Every so often, an Ashbery poem lands like a revelation. “Sleeping in the Corners of Our Lives,” from As We Know, is one such poem. Here it is:
So the days went by and the nickname caught on.
It became a curiosity, but it wasn’t curious.
Afternoon leaves blew against the stale brick
Surface. Just an old castle. Enjoy it
While you’re here. And in looking for a more convenient way
To save one’s soul, one is led up to it like a season,
And in looking all around, and about, its tome
Becomes legible in the interstices. A great biography
That is also a good autobiography, at the station;
A honeycomb of pages with listings
Of the tried and true, that radiates
Out into what is there, that averages up as wind,
And settles back into a tepid, modest
Chamber with its mouse-gray furniture, its redundant pictures.
This is tall sleeping
To prepare you for the soup and the ruins
In giving the very special songs of the first meaning,
The ones incorporating the changes.
It is a poem about biography and autobiography, the sense we make of our lives. It is dominated by a contradiction and a pun. The contradiction is that the unnamed “you” of the poem is simultaneously sleeping (“This is tall sleeping”) and quite actively visiting a castle and reading. The pun is that the leaves blowing against the “stale brick / Surface” become the “leaves” of a “tome”—the tome that is one’s (auto)biography.

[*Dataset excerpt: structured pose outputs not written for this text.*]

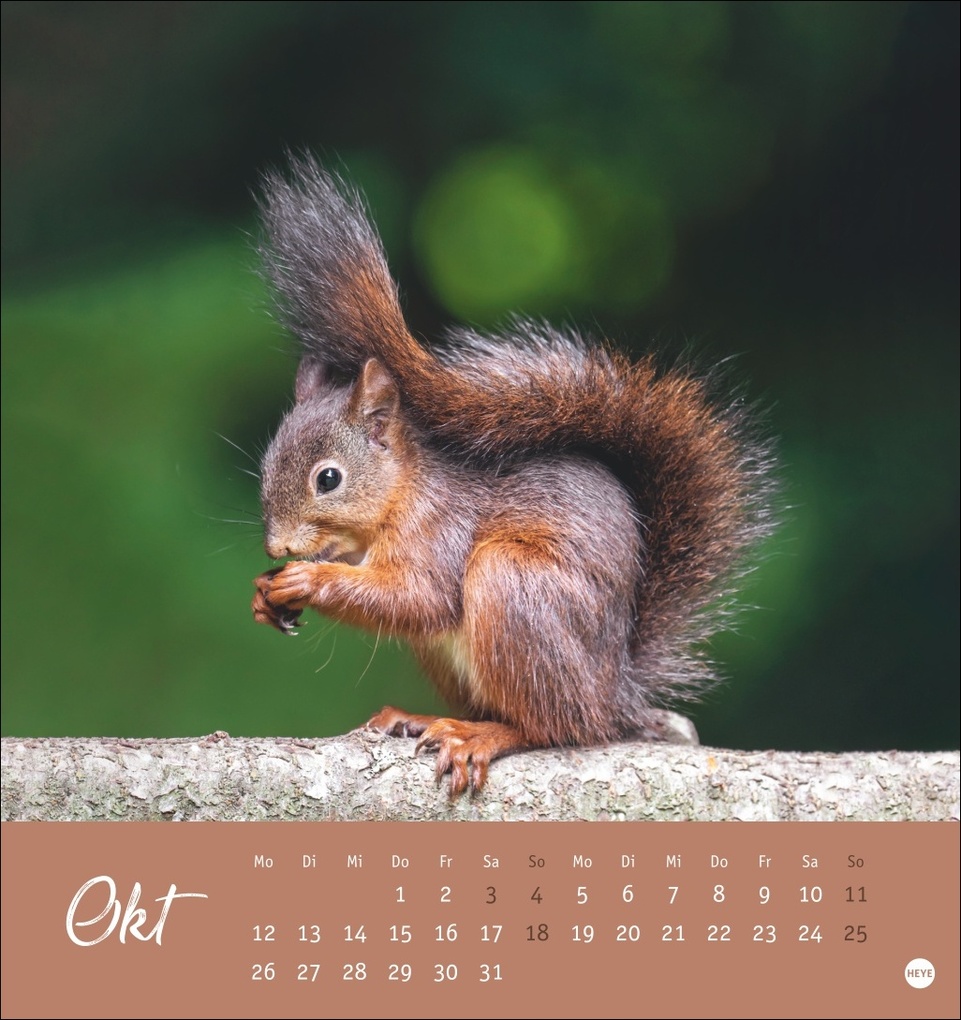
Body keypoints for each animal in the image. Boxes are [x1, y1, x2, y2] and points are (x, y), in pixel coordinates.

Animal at [251, 156, 776, 795]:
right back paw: (421, 717)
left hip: (513, 588)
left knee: (553, 726)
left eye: (328, 479)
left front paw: (307, 579)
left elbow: (419, 597)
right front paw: (265, 593)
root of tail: (614, 695)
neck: (403, 492)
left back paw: (483, 736)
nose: (276, 546)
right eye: (266, 466)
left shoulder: (441, 530)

In the first line, I read “nickname” as referring to the addressee’s name—the suggestion is that it is not their true name, that there is no essential connection between the name and the person. “It became a curiosity, but it wasn’t curious”—after all, it’s just a name. We all have one. And yet it matters to us. Ashbery’s trademark grammatical shiftiness plays a key role here: the name becomes the old castle, and the old castle becomes the addressee’s soul, to be both enjoyed and saved. The name is somehow extrinsic, a mere “nickname”, yet also the addressee’s deepest reality. There is truth there.
There is something defeated about the end of the second stanza, where the biography becomes wind that “settles back into a tepid, modest / Chamber” with drab furniture and “redundant” decoration. But the poem undergoes a crucial shift in tone in the last stanza. It is the last two lines that make the revelation: “the very special songs of the first meaning, / The ones incorporating the changes.” It is that last word, “changes”, that gets me. Go back and re-read the rest of the poem in light of it. It is a sequence of dazzling changes, name–>castle–>soul–>leaves–>pages–>wind–>residence. But where the biography may be drab, there is life in the songs that incorporate the changes—Ashbery’s poem being one of those songs.